Idea: pre-training of GNN should rely on both node-level and graph-level tasks, so that the GNNs capture both local and global patterns.

Methods: at node-level, there are two kinds of tasks:

context prediction
attribute masking

They define context of a node \(v\in G\) as the subgraph containing nodes away from \(v\) by \([r_1, r_2], r_1 < K, r_2 > K\) hops, where \(K\) is the number of layers of the GNN to be pre-trained. Then a auxiliary context GNN is applied to encode the nodes in the context. The average of all the node embeddings corresponding to nodes that are belong to the overlapping of the context and the \(K\)-hop neighborhood of \(v\) is used to represent the context of \(v\). The context prediction task is a binary classification task of whether a particular neighborhood and a particular context graph belong to the same node.

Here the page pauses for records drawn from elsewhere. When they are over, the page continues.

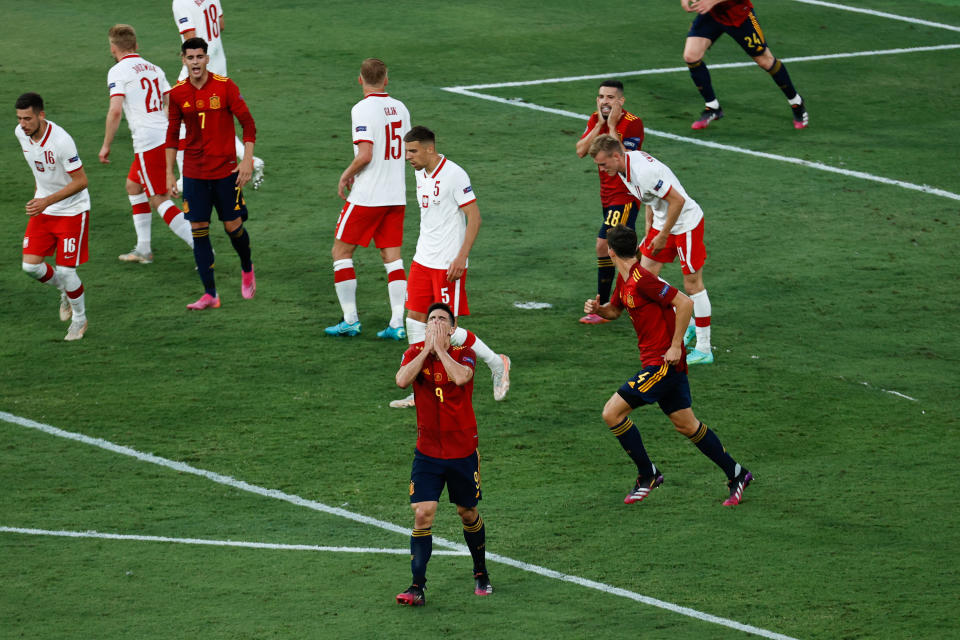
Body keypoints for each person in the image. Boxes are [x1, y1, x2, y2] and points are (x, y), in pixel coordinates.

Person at [583, 225, 752, 506]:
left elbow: (684, 303)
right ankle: (737, 473)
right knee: (687, 425)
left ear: (610, 252)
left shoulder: (643, 279)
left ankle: (647, 474)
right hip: (662, 364)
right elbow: (615, 310)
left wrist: (675, 346)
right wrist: (600, 310)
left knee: (612, 413)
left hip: (662, 364)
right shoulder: (625, 281)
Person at [389, 126, 510, 408]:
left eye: (413, 151)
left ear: (430, 149)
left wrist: (460, 257)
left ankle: (497, 362)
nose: (408, 157)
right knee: (415, 320)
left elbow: (475, 218)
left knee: (447, 329)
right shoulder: (420, 172)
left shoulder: (455, 175)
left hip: (447, 264)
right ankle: (420, 389)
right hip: (423, 259)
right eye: (407, 151)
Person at [394, 301, 493, 606]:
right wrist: (427, 350)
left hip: (462, 451)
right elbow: (401, 380)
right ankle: (416, 586)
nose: (435, 324)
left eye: (441, 320)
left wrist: (442, 351)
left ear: (452, 328)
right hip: (428, 453)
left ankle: (480, 571)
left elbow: (461, 378)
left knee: (467, 512)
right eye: (431, 320)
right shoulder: (414, 354)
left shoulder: (466, 355)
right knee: (422, 513)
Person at [589, 134, 714, 364]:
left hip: (685, 223)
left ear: (616, 156)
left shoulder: (642, 171)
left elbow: (678, 201)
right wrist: (650, 231)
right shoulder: (622, 169)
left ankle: (705, 348)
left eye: (602, 163)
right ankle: (689, 322)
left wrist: (664, 234)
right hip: (662, 223)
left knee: (692, 283)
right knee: (643, 275)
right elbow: (650, 200)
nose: (601, 169)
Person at [165, 37, 257, 310]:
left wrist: (247, 161)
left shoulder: (225, 87)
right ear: (183, 59)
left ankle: (246, 266)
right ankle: (210, 294)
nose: (195, 62)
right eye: (190, 57)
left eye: (200, 57)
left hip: (225, 171)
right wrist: (170, 173)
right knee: (198, 229)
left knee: (233, 227)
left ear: (207, 59)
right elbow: (171, 135)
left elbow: (248, 125)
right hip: (194, 173)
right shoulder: (177, 94)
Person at [325, 58, 411, 340]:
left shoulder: (361, 109)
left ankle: (350, 319)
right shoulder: (401, 108)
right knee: (392, 258)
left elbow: (365, 154)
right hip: (396, 195)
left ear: (359, 80)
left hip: (368, 196)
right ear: (386, 79)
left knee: (341, 252)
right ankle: (398, 323)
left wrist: (345, 175)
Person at [99, 24, 194, 264]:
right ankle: (143, 248)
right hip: (165, 136)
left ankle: (201, 248)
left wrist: (106, 144)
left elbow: (115, 111)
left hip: (148, 142)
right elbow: (169, 104)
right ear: (136, 45)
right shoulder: (154, 69)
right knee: (133, 186)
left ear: (113, 48)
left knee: (160, 198)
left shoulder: (118, 71)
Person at [15, 93, 91, 341]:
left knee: (67, 271)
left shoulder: (61, 141)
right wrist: (42, 198)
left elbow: (81, 181)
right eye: (19, 118)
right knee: (30, 266)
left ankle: (79, 320)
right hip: (44, 208)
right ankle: (64, 291)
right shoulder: (20, 134)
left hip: (72, 210)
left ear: (41, 115)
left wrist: (46, 200)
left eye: (28, 118)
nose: (23, 124)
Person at [171, 0, 264, 188]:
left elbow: (190, 37)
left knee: (177, 114)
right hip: (218, 62)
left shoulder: (181, 2)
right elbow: (220, 24)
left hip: (200, 68)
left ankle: (184, 176)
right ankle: (251, 160)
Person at [574, 79, 645, 325]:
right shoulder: (595, 119)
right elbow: (581, 150)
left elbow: (622, 157)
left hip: (626, 195)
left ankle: (604, 307)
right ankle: (640, 292)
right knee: (629, 253)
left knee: (604, 245)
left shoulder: (633, 123)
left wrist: (613, 126)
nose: (605, 101)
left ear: (621, 101)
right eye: (601, 96)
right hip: (606, 195)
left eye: (610, 97)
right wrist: (601, 125)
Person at [681, 0, 808, 130]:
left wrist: (711, 1)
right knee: (691, 56)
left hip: (740, 16)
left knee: (765, 61)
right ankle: (712, 107)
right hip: (713, 14)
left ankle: (796, 102)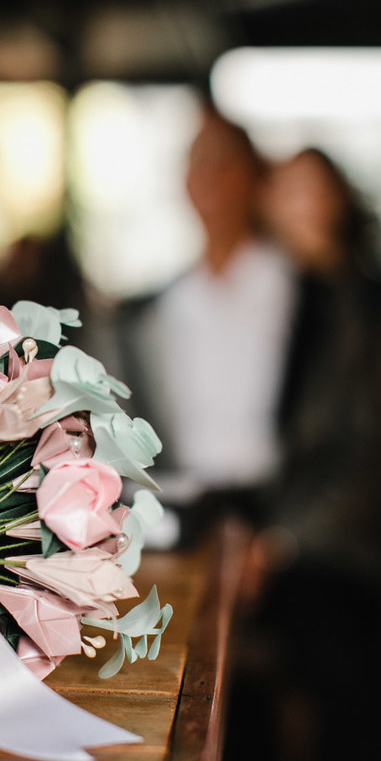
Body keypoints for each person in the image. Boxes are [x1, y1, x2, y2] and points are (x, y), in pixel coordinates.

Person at [222, 148, 381, 761]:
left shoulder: (364, 307)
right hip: (255, 538)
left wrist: (281, 541)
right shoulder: (249, 301)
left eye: (314, 191)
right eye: (287, 191)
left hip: (336, 543)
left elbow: (368, 449)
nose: (302, 207)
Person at [109, 105, 297, 544]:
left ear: (256, 177)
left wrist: (284, 537)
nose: (210, 178)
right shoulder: (149, 313)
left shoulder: (306, 299)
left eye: (224, 162)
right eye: (197, 163)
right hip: (179, 522)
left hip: (284, 529)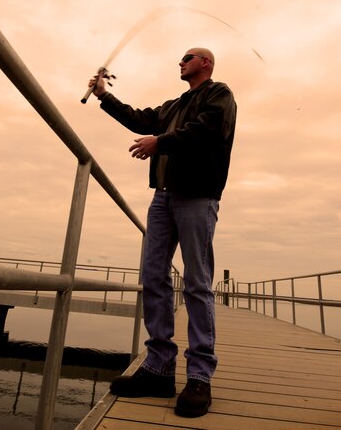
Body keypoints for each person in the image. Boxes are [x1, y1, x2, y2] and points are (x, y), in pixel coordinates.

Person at [87, 47, 236, 418]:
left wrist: (162, 141)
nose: (180, 62)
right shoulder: (172, 105)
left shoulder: (219, 94)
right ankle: (159, 368)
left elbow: (208, 128)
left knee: (197, 282)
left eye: (188, 57)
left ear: (205, 63)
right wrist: (104, 95)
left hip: (197, 197)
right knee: (153, 276)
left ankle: (200, 376)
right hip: (163, 198)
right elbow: (139, 120)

They use negative sampling to guide the training of considered GNN as well as the context GNN (see Eq. 3.1). For the attribute masking task, a certain attribute in the input node features, e.g., atom type, is replaced by a pre-defined specific masking symbol, and a linear classifier is fed with the node embedding to predict the masked attribute. At graph-level, they pre-train the GNN with multiple graph property prediction tasks. The authors conjecture that predicting the similarity between graphs is also a good task, but the quadratic complexity and the lack of a general similarity forbid this idea. The whole pipeline proceeds in the order:

pre-train by node-level tasks and attain the GNN;
pre-train the GNN with multiple graph-level tasks;
fine-tune the GNN on a specific downstream task.

Observations:

Using expressive GNN model is crucial to fully utilize pre-training
If we only use a bunch of graph-level tasks for pre-training, some of them may be unrelated to the downstream task of interest and thus cause negative transfer. The proposed two-level, from-local-to-global pre-train work better.